Aux Délices, 28 août [1758]. 1
Me voilà rendu à mon ermitage des Délices, mon divin ange, après un voyage à la cour palatine, aussi agréable qu'il était nécessaire. Votre lettre, qui m'attendait, redouble le seul chagrin que je puisse avoir, en m'ôtant l'espérance de vous embrasser. Les tantes 2 et les débarbouillées sont donc d'étranges personnes . Il ne faut pas songer à réformer des têtes aussi mal faites. D'ailleurs, mes établissements et les dépenses considérables que j'y ai faites ne me permettent pas de me transplanter. J'avais voulu acheter une terre, uniquement dans la vue d'avoir un bien solide que je pusse laisser à mes héritiers, comptant fort peu sur la nature des autres biens qui peuvent périr en un jour; mais cela est encore aussi difficile que de faire entendre raison à des dévotes.3
Je me flatte que votre ami 4 a parlé de lui-même, je serais fâché qu'on crût que je l'ai prié de faire cette démarche; mais je n'en aurais pas moins d'obligation à vos bontés et aux siennes. Vous avez donc aussi des coliques, mon respectable ami ! Ce serait bien le cas de venir consulter Tronchin, en dépit des tantes; mais ces mêmes coliques vous empêchent de venir dans le temple d'Épidaure, et c'est ce qui me désespère. Je vous conjure de me mander des nouvelles de votre santé, ne me laissez pas sans consolation.
Mme du Boccage vous a donc montré notre Femme qui a raison. Elle nous a amusés en Savoie mais il se pourrait, à toute force, que le goût des Parisiens fût un peu différent de celui des Savoyards. Mme Denis ne m'a point encore fait voir vos commentaires critiques. Je ne crois pas, en général, que Fanime et Mme Du Ru 5 soient des personnes bien merveilleuses: elles peuvent avoir quelque succès par le mérite des actrices mais entre le succès et la gloire la différence est grande.

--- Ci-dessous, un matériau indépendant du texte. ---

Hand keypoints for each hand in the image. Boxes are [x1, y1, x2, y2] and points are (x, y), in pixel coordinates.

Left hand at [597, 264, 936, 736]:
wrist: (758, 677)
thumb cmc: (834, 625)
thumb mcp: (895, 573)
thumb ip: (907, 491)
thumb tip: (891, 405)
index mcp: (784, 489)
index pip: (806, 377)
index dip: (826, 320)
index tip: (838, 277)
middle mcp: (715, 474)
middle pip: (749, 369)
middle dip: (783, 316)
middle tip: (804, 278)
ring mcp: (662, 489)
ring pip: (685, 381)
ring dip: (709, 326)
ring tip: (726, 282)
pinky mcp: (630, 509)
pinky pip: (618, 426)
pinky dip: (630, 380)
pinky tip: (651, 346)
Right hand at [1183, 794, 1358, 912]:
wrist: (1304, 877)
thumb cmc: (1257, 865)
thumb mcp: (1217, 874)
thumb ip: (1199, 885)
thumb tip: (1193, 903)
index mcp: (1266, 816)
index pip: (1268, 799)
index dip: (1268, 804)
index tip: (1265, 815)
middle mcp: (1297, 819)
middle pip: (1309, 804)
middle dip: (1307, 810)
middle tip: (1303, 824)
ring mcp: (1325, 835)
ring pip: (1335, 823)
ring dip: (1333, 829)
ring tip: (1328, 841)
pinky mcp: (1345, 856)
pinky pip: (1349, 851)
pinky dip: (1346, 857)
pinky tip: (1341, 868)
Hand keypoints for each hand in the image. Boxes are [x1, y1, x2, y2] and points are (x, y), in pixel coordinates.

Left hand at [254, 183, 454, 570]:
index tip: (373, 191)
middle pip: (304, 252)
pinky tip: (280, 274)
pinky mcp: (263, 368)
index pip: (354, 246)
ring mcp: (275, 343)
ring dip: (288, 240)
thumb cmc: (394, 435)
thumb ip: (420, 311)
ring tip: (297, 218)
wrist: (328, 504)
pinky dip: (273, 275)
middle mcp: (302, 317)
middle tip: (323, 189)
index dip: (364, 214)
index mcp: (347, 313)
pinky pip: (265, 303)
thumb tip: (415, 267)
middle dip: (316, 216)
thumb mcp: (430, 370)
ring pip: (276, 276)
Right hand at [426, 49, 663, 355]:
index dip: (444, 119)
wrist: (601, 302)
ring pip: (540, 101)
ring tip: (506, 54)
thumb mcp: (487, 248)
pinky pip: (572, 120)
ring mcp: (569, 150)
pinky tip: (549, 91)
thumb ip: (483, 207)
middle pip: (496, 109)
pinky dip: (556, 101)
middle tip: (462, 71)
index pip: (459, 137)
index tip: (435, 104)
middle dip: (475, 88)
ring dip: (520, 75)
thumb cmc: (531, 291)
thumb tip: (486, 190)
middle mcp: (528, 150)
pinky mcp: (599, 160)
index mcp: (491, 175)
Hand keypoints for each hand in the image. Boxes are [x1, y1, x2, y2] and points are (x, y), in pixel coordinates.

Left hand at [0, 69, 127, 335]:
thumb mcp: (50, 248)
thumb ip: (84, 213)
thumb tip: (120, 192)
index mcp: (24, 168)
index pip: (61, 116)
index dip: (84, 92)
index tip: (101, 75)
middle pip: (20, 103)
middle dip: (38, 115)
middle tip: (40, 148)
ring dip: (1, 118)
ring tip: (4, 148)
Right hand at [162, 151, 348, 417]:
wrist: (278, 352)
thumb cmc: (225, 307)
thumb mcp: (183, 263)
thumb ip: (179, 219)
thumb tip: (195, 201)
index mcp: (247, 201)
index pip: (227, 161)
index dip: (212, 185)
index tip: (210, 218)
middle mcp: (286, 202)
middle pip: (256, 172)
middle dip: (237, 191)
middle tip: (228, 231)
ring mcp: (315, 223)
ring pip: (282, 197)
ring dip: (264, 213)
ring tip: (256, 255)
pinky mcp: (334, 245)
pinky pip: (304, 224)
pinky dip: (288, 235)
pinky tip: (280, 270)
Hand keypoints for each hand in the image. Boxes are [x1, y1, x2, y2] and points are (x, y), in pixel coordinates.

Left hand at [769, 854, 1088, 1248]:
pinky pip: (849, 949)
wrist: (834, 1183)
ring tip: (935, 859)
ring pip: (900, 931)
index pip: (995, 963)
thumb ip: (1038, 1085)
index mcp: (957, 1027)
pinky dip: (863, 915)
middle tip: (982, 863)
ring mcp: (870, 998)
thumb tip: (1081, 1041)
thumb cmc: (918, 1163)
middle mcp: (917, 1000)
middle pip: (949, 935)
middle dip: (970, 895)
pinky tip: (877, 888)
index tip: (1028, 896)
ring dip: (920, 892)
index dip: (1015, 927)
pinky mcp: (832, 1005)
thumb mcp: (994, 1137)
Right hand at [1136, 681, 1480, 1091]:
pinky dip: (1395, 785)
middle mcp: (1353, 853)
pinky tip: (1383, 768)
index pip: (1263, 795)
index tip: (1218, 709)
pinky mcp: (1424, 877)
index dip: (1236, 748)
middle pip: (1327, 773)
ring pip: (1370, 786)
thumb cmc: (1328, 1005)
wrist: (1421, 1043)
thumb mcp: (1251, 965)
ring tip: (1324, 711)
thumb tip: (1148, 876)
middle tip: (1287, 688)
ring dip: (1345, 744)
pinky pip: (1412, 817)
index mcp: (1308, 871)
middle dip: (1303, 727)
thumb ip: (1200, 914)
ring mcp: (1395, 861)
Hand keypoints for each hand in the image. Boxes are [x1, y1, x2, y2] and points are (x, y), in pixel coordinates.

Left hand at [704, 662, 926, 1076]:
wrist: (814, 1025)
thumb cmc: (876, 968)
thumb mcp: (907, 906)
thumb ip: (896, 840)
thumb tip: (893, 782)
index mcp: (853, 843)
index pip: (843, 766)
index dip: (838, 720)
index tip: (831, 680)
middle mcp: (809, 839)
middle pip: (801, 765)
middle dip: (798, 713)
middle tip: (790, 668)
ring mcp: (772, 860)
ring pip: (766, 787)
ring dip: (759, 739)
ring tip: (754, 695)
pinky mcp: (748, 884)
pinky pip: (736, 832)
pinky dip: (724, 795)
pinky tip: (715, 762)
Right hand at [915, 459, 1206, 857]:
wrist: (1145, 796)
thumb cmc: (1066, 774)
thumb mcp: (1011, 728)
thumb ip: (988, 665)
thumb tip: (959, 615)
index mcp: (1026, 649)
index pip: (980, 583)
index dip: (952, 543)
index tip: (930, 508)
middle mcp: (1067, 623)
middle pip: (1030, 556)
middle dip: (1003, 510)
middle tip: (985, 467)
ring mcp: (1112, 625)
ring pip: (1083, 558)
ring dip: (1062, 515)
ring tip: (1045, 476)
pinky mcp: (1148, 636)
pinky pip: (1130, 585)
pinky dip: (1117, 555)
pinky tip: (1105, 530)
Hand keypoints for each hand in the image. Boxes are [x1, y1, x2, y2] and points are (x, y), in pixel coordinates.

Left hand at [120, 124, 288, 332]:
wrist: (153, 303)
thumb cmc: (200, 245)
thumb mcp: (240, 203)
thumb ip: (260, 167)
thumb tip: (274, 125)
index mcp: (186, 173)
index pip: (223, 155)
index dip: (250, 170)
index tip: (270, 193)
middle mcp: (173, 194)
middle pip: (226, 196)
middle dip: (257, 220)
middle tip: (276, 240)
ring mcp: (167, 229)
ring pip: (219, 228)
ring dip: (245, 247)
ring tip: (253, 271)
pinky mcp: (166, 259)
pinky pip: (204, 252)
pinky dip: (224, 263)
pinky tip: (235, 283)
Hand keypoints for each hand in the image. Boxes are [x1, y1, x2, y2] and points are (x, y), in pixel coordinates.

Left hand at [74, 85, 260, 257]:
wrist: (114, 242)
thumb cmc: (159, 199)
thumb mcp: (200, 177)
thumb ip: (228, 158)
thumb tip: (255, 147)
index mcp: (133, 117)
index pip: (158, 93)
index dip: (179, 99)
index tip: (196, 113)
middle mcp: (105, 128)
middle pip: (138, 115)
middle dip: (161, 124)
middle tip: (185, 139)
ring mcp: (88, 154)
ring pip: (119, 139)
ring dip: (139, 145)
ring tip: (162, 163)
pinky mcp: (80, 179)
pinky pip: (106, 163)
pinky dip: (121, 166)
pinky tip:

Je connais des armées et des généraux qui n'ont eu ni l'un ni l'autre. Toutes les pièces des Français sont aujourd'hui sifflées de l'Europe. On dit que nous n'avons ni auteurs, ni acteurs, ni argent pour payer les places. Nous voilà in fœce Romuli.6 Où est le temps où l'on donnait Iphigénie 7 au retour de la campagne de 1672 ?
Il ne faut songer qu'à vivre dans la retraite et, si les choses continuent à aller du même train, on n'aura plus même de quoi y vivre. Comment se porte Mme d'Argental ? Mille tendres respects à tous les anges. Mme Denis et Mme de Fontaine vous font mille compliments; et moi, je suis pénétré de reconnaissance.
V.»
3 On peut penser que la lettre de d'Argental que nous ne connaissons pas, contenait quelque avis de Mme de Pompadour selon lequel le retour de V* en France serait mal accueilli . La tristesse de V* paraît évidente dans cette lettre qui parait même un peu décousue ; on a ici un moment important dans l'évolution de ses sentiments à l'égard de la patrie, marquant le début de son détachement.
4 Le chevalier de Chauvelin, qui portait le titre de marquis depuis son mariage.